Condense the paragraph in the article below that begins "Emerson was born in Boston in 1803" into a short bulleted list that keeps its main facts.

◆ Article
** START **
I think it’s safe to say that when most people consider Ralph Waldo Emerson, they think
of a rather avuncular producer of pithy quotes in an archaic style of writing. Although his words still pop up with fair frequency, especially now given the presence of online quotation catalogs, I also think it’s safe to say that most people know little of Emerson’s life, or his deep connection with and expression of the Ideal.¹ He is usually labelled a Transcendentalist², along with Thoreau and others of his circle, but he never warmed to that slightly condescending term. As he said in his lecture entitled The Transcendentalist, “The first thing we have to say respecting what are called ‘new views’ here in New England, at the present time, is, that they are not new, but the very oldest of thoughts cast into the mould of these new times…. What is popularly called Transcendentalism among us, is Idealism; Idealism as it appears in 1842.”³ He was very aware of the tradition we have been considering, and considered himself a humble bearer of it.
Emerson was born in Boston in 1803, to a respectable Congregationalist minister, William Emerson and his wife Ruth Haskins Emerson. He was the third of what would be six sons, and expectations for him were never very high. His father died when he was eight, and the genteelness of their poverty was thus taken away; the family was now just poor. But education and the life of the mind were still valued highly, and Waldo and his brothers would take turns attending the Boston Latin School, and being tutored by a remarkable collection of mostly women–family friends and relatives. The chief among these influences was his father’s sister, Mary Moody Emerson, who Robert Richardson says “was an American Jakob Boehme. Her everyday life was spent wrestling with angels.”4 She would write, visit, and be a presence in Waldo’s life until her death in 1863.
** END **
◆ Data listing
** START **
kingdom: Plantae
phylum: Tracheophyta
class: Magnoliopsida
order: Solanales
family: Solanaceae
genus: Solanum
** END **
◆ In response
- Born in Boston in 1803 to Congregationalist minister William Emerson and his wife, Ruth Haskins Emerson.
- Third of six sons; little was expected of him.
- His father died when he was eight, leaving the family poor.
- The family still prized education: the brothers took turns at the Boston Latin School and were tutored mostly by women who were family friends and relatives.
- His chief influence was his aunt, Mary Moody Emerson, whom Robert Richardson called "an American Jakob Boehme." She remained a presence in his life until her death in 1863.